The second (arguably more substantial) issue is that I think potential compute is being wasted. In particular, Pascal introduced FPUs which are able to process either one FP32 value or a __half2 value with a single instruction - i.e. each FPU can process 2 fp16 values at once. I’m not sure whether the same is true for whatever compute units are performing the hardware interpolation, but assuming it is, what code would I need to write to take advantage of it during texture interpolation?

Assuming interpolation is performed on 4x __half2 values, the return type would be either float8 (assuming the upsampling to float needs to happen for output), or more ideally uint4 such that the underlying interpolated __half2 can be recovered with simply a reinterpret_cast<__half2>(sampled_uint4[0 /* or 1 or 2 or 3 */]).

Hardware texture interpolation is performed in 1.8 bit fixed-point arithmetic (see Appendix J of the CUDA Programming Guide) inside the multi-function unit (MUFU) that also computes certain low-accuracy single-precision math functions (in modern GPUs: MUFU.RCP, MUFU.RSQ, MUFU.SQRT, MUFU.EX2, MUFU.LG2, MUFU.SIN, MUFU.COS, MUFU.TANH, MUFU.RCP64H, MUFU.RSQ64H). For details see:

S.F. Oberman and M.Y. Siu, “A high-performance area-efficient multifunction interpolator”, In 17th IEEE Symposium on Computer Arithmetic (ARITH’05), 27-29 June 2005, pp. 272-279

As long as the 256-level quantization of the hardware texture interpolator is sufficient for the use case I do not think it can be beat performance wise.

In today’s world, various applications outside of classical graphics (e.g. some high-resolution CT scans) do require better accuracy than what the hardware texture interpolation can provide, and in those cases FMA-based interpolation in software is the way to go, e.g. using the formulas in Appendix J. How much performance degradation is incurred depends on the details of the use case and in particular on how memory intensive it is. I seem to recall factor 2-3 slowdown, but my memory is hazy.

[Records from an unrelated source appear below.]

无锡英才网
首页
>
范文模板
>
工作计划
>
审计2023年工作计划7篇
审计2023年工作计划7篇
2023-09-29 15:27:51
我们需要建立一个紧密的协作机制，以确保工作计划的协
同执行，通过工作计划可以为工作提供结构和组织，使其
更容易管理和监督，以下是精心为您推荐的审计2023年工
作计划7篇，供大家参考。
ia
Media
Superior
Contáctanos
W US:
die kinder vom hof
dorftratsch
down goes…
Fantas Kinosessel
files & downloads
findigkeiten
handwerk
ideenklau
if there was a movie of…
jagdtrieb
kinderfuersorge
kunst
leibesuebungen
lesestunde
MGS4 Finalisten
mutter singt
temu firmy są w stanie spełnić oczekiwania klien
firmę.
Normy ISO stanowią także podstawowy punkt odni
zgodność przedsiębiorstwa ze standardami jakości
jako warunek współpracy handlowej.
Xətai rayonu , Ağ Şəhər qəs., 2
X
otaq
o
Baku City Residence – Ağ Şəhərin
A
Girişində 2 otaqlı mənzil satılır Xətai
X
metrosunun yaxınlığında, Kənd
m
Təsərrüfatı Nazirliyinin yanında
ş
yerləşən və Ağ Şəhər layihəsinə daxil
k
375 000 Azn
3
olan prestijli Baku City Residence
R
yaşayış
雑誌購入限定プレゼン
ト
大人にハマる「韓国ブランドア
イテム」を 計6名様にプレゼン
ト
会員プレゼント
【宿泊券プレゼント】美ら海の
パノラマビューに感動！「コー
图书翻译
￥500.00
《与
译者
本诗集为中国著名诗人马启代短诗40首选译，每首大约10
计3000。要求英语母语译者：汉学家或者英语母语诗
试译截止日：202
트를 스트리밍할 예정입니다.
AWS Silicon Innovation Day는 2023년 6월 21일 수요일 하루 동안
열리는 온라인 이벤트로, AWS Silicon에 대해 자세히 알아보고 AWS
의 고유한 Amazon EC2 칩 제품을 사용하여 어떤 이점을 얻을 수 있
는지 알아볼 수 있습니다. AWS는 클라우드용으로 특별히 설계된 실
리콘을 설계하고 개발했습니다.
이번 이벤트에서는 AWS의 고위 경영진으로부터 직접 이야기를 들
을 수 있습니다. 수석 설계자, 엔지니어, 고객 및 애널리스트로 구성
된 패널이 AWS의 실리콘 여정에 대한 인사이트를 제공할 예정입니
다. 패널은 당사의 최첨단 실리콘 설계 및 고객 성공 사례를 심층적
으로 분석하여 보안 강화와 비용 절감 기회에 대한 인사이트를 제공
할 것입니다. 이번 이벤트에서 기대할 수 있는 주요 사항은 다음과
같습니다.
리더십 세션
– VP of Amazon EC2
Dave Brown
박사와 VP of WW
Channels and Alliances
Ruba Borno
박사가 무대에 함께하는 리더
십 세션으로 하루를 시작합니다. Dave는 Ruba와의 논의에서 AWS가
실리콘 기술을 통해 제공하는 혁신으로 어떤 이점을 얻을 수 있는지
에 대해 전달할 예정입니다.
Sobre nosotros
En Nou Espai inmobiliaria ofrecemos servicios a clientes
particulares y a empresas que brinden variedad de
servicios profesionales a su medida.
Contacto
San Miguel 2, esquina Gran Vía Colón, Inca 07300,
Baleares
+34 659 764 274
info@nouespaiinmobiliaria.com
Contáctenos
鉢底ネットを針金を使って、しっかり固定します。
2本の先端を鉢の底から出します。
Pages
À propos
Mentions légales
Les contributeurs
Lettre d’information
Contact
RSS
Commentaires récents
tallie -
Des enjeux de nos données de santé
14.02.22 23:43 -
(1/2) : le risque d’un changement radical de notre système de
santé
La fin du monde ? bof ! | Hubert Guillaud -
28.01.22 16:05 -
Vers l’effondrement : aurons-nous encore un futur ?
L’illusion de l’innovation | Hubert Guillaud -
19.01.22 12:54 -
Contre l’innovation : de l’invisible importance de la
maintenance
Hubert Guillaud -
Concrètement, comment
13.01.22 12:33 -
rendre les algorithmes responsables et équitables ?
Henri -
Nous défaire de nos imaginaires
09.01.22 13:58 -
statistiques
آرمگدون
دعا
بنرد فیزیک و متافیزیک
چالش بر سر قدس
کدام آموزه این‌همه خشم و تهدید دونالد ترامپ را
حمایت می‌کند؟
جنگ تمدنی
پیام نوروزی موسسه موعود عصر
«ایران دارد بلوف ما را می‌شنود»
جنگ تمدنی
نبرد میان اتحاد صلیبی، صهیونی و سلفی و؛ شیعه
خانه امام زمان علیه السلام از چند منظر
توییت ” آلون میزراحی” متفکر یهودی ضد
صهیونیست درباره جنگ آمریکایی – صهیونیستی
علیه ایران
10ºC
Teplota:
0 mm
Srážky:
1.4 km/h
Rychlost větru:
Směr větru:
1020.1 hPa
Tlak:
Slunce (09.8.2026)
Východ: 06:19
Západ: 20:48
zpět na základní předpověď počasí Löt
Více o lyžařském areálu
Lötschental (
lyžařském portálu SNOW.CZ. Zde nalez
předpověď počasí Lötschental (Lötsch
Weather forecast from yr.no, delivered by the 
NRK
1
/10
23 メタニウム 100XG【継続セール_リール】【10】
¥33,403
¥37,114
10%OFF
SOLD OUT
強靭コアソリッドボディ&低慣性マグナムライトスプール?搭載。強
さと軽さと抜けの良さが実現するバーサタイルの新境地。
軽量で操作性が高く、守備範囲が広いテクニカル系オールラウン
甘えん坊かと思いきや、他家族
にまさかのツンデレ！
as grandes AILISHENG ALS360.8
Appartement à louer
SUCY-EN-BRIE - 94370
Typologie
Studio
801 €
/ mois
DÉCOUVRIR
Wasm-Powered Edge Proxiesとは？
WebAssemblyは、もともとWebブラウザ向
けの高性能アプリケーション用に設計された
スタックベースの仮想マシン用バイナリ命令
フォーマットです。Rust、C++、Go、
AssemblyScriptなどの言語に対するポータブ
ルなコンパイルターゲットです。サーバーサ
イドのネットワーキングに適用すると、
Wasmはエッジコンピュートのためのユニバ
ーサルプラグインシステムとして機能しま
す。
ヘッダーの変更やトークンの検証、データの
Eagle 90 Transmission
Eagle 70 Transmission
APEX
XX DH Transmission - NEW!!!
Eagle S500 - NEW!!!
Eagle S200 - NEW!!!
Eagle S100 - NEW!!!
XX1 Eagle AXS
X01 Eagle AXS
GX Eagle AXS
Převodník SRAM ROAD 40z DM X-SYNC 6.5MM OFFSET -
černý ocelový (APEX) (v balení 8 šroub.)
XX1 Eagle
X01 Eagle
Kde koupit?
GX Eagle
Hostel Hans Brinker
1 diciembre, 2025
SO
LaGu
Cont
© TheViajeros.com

If you decide to go down the path of coding up your own FMA-based interpolation, it would be very interesting to see a summary of the performance relative to use of the hardware interpolator posted in this thread.

This may be of interest.

When I look in /usr/local/cuda/include/channel_descriptor.h I see channel format descriptor helper functions for up to half4. So it seems reasonable to me to give that a try. I haven’t tried it myself and can’t speak to performance, and don’t know of any available channel format descriptor or channel format kind for 4x half2.